Like any aspect of running a successful business, it’s important to consider your audience when building a blog. Who are you writing for? What kinds of content do they want to see from you, when, and how often?

  • Are you writing for clients in the industry? If so, you’ll probably be producing content with a professional tone, such as white papers, case studies, statistical analyses, infographics, and other long-form pieces.
  • If you’re writing for consumers, your content is likely to be more casual in tone and may include shorter posts, media content, and even the occasional general interest piece (but remember that most of your content should relate to your business in some way).

SEO and building traffic

While it’s important to publish content that helps with SEO, this shouldn’t be the be-all and end-all of the blog’s purpose. Google’s search engine is an increasingly sophisticated algorithm that actively penalises bad content, so it’s vital to understand what the search engine views as good content. In general, it’s content that:

  • Is written with users in mind, not search engines.
  • Is accurate and well-written.
  • Provides in-depth answers to one or more specific questions.
  • Uses key words and phrases thoughtfully and sparingly.

Another point to consider here is how you plan to let your readers know when new content is available. Here, consider what forms of social media your audience uses, and what strategies your competitors use. Some possible methods include Facebook, LinkedIn, Twitter, RSS feeds, and email newsletters.

Some methods can be automated to save time. For instance, there are WordPress plugins that allow you to share content to social media directly from the WordPress dashboard, and schedule tweets and other social media content from a single interface.

Managing Your Audience

As you continue to publish and promote content regularly you’ll start to build up a small audience of readers. If you’re publishing good, engaging content, those readers will want to interact with you, by leaving comments, and sharing posts on their own social media accounts.

Before any of this starts to happen, it’s important to consider how you plan to moderate comments, deal with trolls and spam, and generally maintain the comments section as a functioning part of the blog. An unmoderated comments section can quickly become a hotbed of spam comments and other problem elements, even for a small blog.

To keep this aspect of the blog running smoothly, consider the following:

  • Your moderation policy. A good balance between moderated and unmoderated comments is to moderate comments from first-time commenters only. With this option, a reader needs approval for their first comment, but can post comments without approval in the future.
  • Do people need to create a site membership to comment? This can be useful for encouraging subscribers, but it can reduce your audience engagement level.
  • A third-party tool like disquis can be useful for managing comments as your blog grows. Another option is to let people post using social media accounts. These options make it easier for readers to share content, but mean you don’t have as much control over the comment section.
  • To keep audience engagement high, it’s important to read and reply to comments.
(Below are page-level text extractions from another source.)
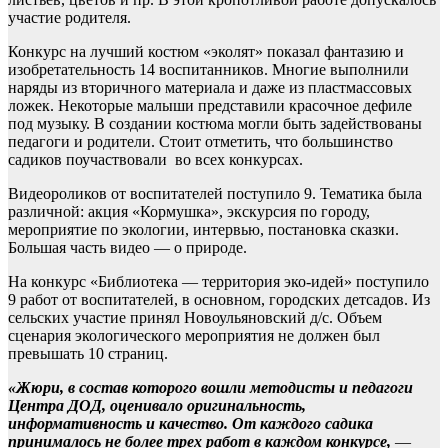
участие родителя.
Конкурс на лучший костюм «эколят» показал фантазию и
изобретательность 14 воспитанников. Многие выполнили
наряды из вторичного материала и даже из пластмассовых
ложек. Некоторые малыши представили красочное дефиле
под музыку. В создании костюма могли быть задействованы
педагоги и родители. Стоит отметить, что большинство
садиков поучаствовали во всех конкурсах.
Видеороликов от воспитателей поступило 9. Тематика была
различной: акция «Кормушка», экскурсия по городу,
мероприятие по экологии, интервью, постановка сказки.
Большая часть видео — о природе.
На конкурс «Библиотека — территория эко-идей» поступило
9 работ от воспитателей, в основном, городских детсадов. Из
сельских участие принял Новоульяновский д/с. Объем
сценария экологического мероприятия не должен был
превышать 10 страниц.
«Жюри, в состав которого вошли методисты и педагоги
Центра ДОД, оценивало оригинальность,
информативность и качество. От каждого садика
принималось не более трех работ в каждом конкурсе,
—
You don’t have to continually hover over the comments section, but it’s definitely important to schedule time for comment management on a daily basis.

Develop Your Point of View

Consistency is key when it comes to blogging, but it’s also important to produce content that’s relevant, timely, and above all, authentic to you and your business. Don’t shy away from topical content, and don’t feel that you have to stick to tried-and-true topics.

 

 

Keep up with how your industry evolves and expands, and use this information to develop a steady stream of new and interesting content for your readers. As you establish your own unique voice, you’ll start to build an audience that’s interested specifically in what you have to say.